TASK DETAILS: Report how many lines in the entries below have the word "วหาไปหมอเอง" in them, and give no other words.

DATA FOR THIS EXERCISE:

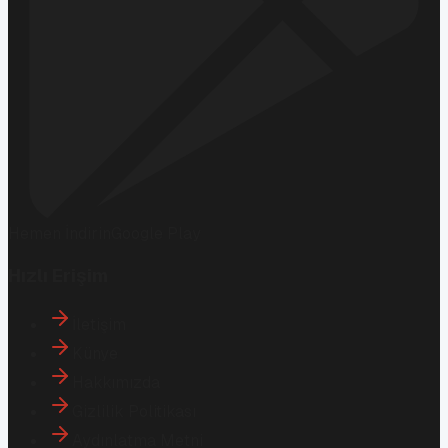
Hemen İndirin
Google Play
Hızlı Erişim
İletişim
Künye
Hakkımızda
Gizlilik Politikası
Aydınlatma Metni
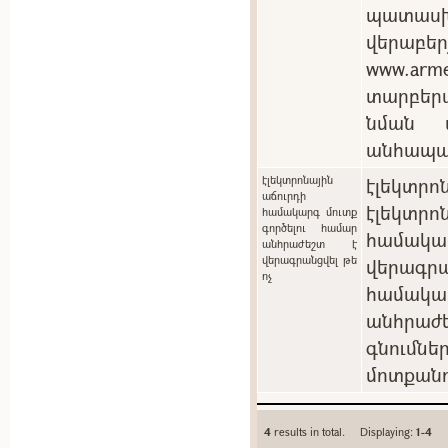
պատասխ
վերաբեր
www.arm
տարբեր
նման պ
անհապա
էլեկտրոնային
էլեկտրոն
աճուրդի
էլեկտ
համակարգ մուտք
գործելու համար
համակ
անհրաժեշտ է
վերագրանցվել թե
վերագրա
ոչ
համակա
անհրաժե
գնումն
մոտքանո
4
results in total. Displaying:
1-4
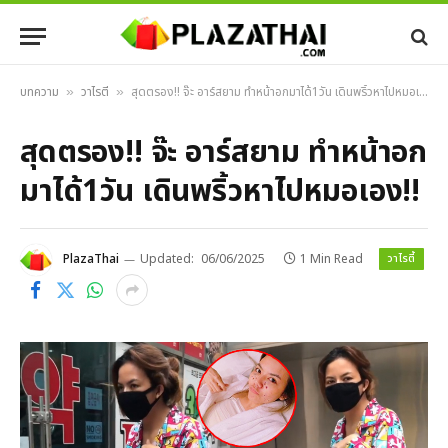
บทความ
วาไรตี้
สุดตรอง!! จ๊ะ อาร์สยาม ทำหน้าอกมาได้1วัน เดินพริ้วหาไปหมอเอง!!
»
»
สุดตรอง!! จ๊ะ อาร์สยาม ทำหน้าอก
มาได้1วัน เดินพริ้วหาไปหมอเอง!!
วาไรตี้
PlazaThai
Updated:
06/06/2025
1 Min Read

OUTPUT OF THE EXERCISE: 2